La nouvelle ère de croissance du crédit privé met en évidence sa nature opaque, selon Moody's information fournie par Reuters 11/07/2024 à 20:52
((Traduction automatisée par Reuters, veuillez consulter la clause de non-responsabilité https://bit.ly/rtrsauto))
(Remaniement du titre et du premier paragraphe, ajout des commentaires du FMI et de Moody's aux paragraphes 8 et 12) par Matt Tracy
La croissance rapide du crédit privé au-delà de son marché traditionnel met en évidence sa nature opaque et les inquiétudes potentielles des régulateurs quant aux risques futurs qu'il représente pour l'économie américaine, selon un nouveau rapport de Moody's Ratings qui cite des régulateurs et des organismes du secteur.
Ces dernières années, les banques ont été confrontées à une concurrence accrue de la part des prêteurs privés: des entreprises non bancaires qui proposent des emprunts non négociés publiquement, principalement à des entreprises de taille moyenne.
Poussés par la demande croissante des investisseurs, les prêteurs de crédit privés se sont récemment tournés vers des opportunités de prêt alternatives en dehors du marché intermédiaire, telles que le financement basé sur les actifs, a déclaré Moody's dans un rapport publié jeudi.
Les prêteurs privés ont récemment connu un regain de concurrence de la part des banques, qui sont les prêteurs traditionnels pour les rachats d'entreprises par effet de levier et le marché intermédiaire.
Les données de PitchBook LCD montrent que les banques ont refinancé cette année, jusqu'à la mi-mai, 14 milliards de dollars de dettes fournies précédemment par des prêteurs privés.
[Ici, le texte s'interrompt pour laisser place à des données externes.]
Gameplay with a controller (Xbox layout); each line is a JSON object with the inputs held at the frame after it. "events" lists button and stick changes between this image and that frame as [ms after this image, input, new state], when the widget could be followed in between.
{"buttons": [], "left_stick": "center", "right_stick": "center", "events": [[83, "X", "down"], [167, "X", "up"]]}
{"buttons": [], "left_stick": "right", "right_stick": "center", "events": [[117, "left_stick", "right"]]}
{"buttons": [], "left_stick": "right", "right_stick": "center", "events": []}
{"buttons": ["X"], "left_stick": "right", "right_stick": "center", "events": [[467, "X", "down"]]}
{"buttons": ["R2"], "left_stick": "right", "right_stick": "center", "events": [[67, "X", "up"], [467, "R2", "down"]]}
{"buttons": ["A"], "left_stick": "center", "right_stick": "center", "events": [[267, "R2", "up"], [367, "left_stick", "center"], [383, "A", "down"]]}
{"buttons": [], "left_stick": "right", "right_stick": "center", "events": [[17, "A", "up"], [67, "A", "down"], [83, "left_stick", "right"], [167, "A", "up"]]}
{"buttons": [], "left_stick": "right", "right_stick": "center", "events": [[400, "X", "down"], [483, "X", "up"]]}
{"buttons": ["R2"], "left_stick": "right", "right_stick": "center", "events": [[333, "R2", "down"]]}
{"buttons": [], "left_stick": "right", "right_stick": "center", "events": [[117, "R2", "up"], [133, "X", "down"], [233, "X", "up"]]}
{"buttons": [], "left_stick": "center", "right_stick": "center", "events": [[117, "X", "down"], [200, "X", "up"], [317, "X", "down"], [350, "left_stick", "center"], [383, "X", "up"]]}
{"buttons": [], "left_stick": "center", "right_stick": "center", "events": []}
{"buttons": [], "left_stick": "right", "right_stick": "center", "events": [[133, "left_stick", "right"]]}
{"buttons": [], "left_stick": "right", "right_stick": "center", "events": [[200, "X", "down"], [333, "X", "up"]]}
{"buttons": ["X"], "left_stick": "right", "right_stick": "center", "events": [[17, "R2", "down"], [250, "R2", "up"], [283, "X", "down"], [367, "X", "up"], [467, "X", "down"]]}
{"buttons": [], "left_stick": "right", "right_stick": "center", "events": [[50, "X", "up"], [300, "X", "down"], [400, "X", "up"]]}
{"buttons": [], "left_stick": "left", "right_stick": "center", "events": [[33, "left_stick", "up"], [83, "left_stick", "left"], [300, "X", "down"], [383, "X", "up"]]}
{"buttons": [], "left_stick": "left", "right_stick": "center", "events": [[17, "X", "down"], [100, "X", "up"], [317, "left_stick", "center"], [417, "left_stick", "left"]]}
Les banques ont également accordé 44 milliards de dollars de prêts à effet de levier pour des opérations de fusion et d'acquisition jusqu'au 15 mai, soit environ le double de ce qu'elles avaient financé au cours de la même période l'année dernière, selon Pitchbook.
Cette situation a eu pour effet d'amoindrir le rendement de ces investissements pour les investisseurs privés, ce qui a conduit les prêteurs à trouver de nouvelles opportunités, telles que les financements basés sur des actifs de bonne qualité.
"Cette catégorie d'actifs très diversifiée - soutenue par des flux de trésorerie très variés provenant de créances et de baux - éclipse le potentiel de croissance des prêts du marché intermédiaire", ont écrit les analystes de Moody's, notant que les banques ont commencé à céder leurs portefeuilles de prêts à la consommation à ces gestionnaires d'actifs.
Le Fonds monétaire international a récemment souligné les risques potentiels posés par la croissance du crédit privé. " Bien que nous ne voyions pas de signaux d'alarme immédiats, nous craignons que cette classe d'actifs ne devienne plus risquée à mesure qu'elle prend de l'ampleur", a écrit le FMI dans son rapport d'avril sur la stabilité financière mondiale .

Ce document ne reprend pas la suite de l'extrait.